Rewrite the listing from its first line through the line containing "e internacional.", swapping "Bon courage" for "Bonne chance" and leaving everything else in those lines unchanged.

(Stored data entries)

..............................

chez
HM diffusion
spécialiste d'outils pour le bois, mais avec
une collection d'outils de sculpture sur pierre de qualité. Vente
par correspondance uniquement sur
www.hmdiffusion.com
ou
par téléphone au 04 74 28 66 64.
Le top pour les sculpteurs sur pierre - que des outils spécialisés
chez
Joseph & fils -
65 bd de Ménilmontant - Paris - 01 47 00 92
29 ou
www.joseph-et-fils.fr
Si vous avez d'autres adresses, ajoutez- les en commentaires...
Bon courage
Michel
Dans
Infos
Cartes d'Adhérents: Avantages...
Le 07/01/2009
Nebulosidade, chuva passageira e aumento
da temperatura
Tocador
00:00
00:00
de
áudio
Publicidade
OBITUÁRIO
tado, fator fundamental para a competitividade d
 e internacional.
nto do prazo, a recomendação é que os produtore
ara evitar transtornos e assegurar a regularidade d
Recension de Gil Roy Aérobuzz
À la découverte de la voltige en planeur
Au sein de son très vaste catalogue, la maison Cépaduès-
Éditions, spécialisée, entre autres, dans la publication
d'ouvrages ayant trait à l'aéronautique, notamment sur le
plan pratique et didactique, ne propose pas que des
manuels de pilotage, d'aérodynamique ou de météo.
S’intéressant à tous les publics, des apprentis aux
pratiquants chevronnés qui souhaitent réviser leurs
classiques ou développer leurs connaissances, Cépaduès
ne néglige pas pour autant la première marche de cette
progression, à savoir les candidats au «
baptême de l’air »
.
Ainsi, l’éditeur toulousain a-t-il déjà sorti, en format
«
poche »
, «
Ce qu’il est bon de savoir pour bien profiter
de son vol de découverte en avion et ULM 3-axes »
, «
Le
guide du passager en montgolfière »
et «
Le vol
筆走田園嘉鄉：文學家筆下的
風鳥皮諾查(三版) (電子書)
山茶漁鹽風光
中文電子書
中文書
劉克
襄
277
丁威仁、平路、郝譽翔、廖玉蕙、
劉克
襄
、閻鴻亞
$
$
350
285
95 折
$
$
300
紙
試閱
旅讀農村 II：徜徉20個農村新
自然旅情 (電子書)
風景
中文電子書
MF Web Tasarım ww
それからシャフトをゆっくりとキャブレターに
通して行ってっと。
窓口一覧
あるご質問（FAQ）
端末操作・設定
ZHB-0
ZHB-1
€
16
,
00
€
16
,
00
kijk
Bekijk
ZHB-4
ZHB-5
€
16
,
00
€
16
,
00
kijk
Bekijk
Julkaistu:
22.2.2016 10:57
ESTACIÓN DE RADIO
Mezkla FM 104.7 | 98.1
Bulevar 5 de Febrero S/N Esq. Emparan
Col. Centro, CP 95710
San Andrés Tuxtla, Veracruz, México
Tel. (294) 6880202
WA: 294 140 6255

..............................

▶ **Reply to the exercise**
chez
HM diffusion
spécialiste d'outils pour le bois, mais avec
une collection d'outils de sculpture sur pierre de qualité. Vente
par correspondance uniquement sur
www.hmdiffusion.com
ou
par téléphone au 04 74 28 66 64.
Le top pour les sculpteurs sur pierre - que des outils spécialisés
chez
Joseph & fils -
65 bd de Ménilmontant - Paris - 01 47 00 92
29 ou
www.joseph-et-fils.fr
Si vous avez d'autres adresses, ajoutez- les en commentaires...
Bonne chance
Michel
Dans
Infos
Cartes d'Adhérents: Avantages...
Le 07/01/2009
Nebulosidade, chuva passageira e aumento
da temperatura
Tocador
00:00
00:00
de
áudio
Publicidade
OBITUÁRIO
tado, fator fundamental para a competitividade d
 e internacional.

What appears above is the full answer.